Kumar clawed his way back five years later and the BJP was willing to give him the cushion, despite differences between the two party’s brand of politics.
That difference reached a nadir in 2014, when the BJP projected Modi as its PM candidate. Kumar’s severance of ties with the BJP proved costly in the parliamentary elections, when the JD(U)’s tally was reduced to two Lok Sabha seats. Kumar owned up moral responsibility and handpicked Jitan Ram Manjhi as his successor.
He was back in the CM’s saddle after he had serious differences with Manjhi in 2015 ahead of the last assembly polls.
He won the trust vote after the BJP staged a walkout and the RJD, Congress and the Communist Party of India (CPI) backed him.
But the shot at power was not easy, as he had to face a torrid time to make Manjhi give up his claims on the CM’s post.

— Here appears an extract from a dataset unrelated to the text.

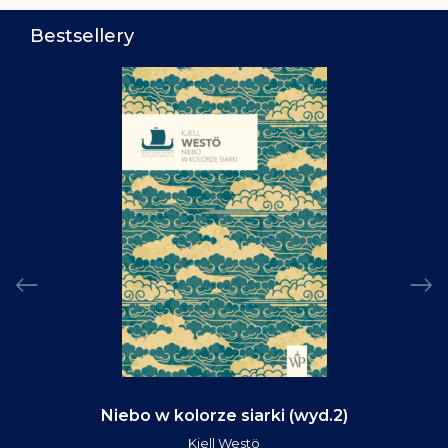
Bestsellery
Niebo w kolorze siarki (wyd.2)
Kjell Westö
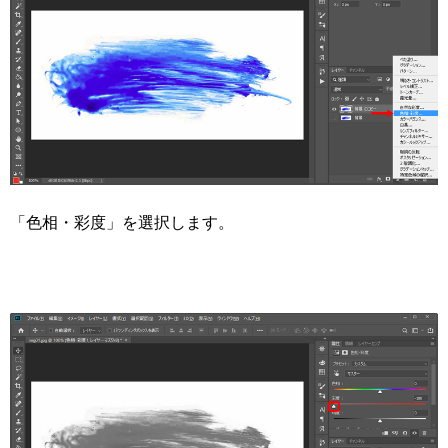
「色相・彩度」を選択します。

Though he had tried to cosy up to the RJD in the past couple years, the politically expedient move was rebuffed by the latter.
Kumar’s contribution to Bihar’s politics cannot be ignored, despite several flip-flops.
“In politics, winning or losing is a part of the game. He infused a new lease of hope for a state, where development has all along been given a miss. He empowered women along with all-round growth and development. Perhaps, this is what made the difference in the end, despite a spirited show by RJD-led GA,” said NK Choudhary, a political analyst.